On the Farrell--Tate $K$-theory of $\text{Out}(F_n)$
Naomi Andrew, Irakli Patchkoria
TL;DR
The paper develops a general p-adic Farrell–Tate K-theory framework for discrete groups with a finite model for proper actions, leveraging Lück's equivariant Chern character to reduce computations to centralisers. Applying this to Out(F_n) yields full Tate K-theory calculations in several n ranges around primes p, with a standout case n=p+1 where a unique order-$p$ element Φ (non-liftable to Aut(F_{p+1})) drives new odd K-theory phenomena.

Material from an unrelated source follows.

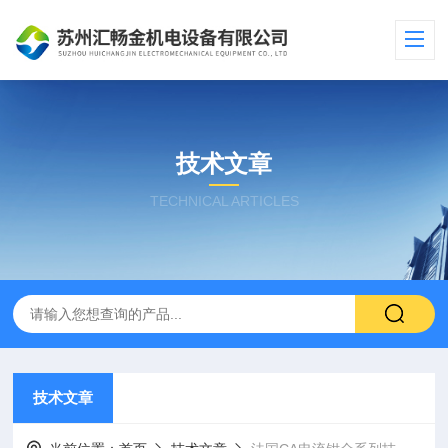
技术文章
TECHNICAL ARTICLES
技术文章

The authors establish an explicit rational lower bound for the p-adic Tate K-theory in Out(F_{p+1}) for p≥11, construct an infinite family of nontrivial K^1-summands in BOut(F_n) without computations, and provide detailed analyses of centralisers and their cohomology that govern the presence of odd Tate classes. Collectively, these results illuminate the interaction between group actions on Outer space, centraliser cohomology, and duality phenomena in p-adic K-theory, and connect to extensive prior work on Out(F_n) and related groups.
Abstract
Using Lück's Chern character isomorphism we obtain a general formula in terms of centralisers for the $p$-adic Farrell--Tate $K$-theory of any discrete group $G$ with a finite classifying space for proper actions. We apply this formula to $\text{Out}(F_n)$. The case $n=p+1$ turns out to be especially interesting for the following reason: Up to conjugacy there is exactly one order $p$ element in $\text{Out}(F_{p+1})$ which does not lift to an order $p$ element in $\text{Aut}(F_{p+1})$. We compute the rational cohomology of the centraliser of this element and as a consequence obtain a full calculation of the $p$-adic Farrell--Tate $K$-theory of $\text{Out}(F_{p+1})$ for any prime $p \geq 5$. Our arguments provide an infinite family of $\mathbb{Q}_p$ summands in $K^1(B \text{Out}(F_n)) \otimes_\mathbb{Z} \mathbb{Q}$, with no need for computer calculations: the first such summand is in $K^1(B \text{Out}(F_{12})) \otimes_\mathbb{Z} \mathbb{Q}$.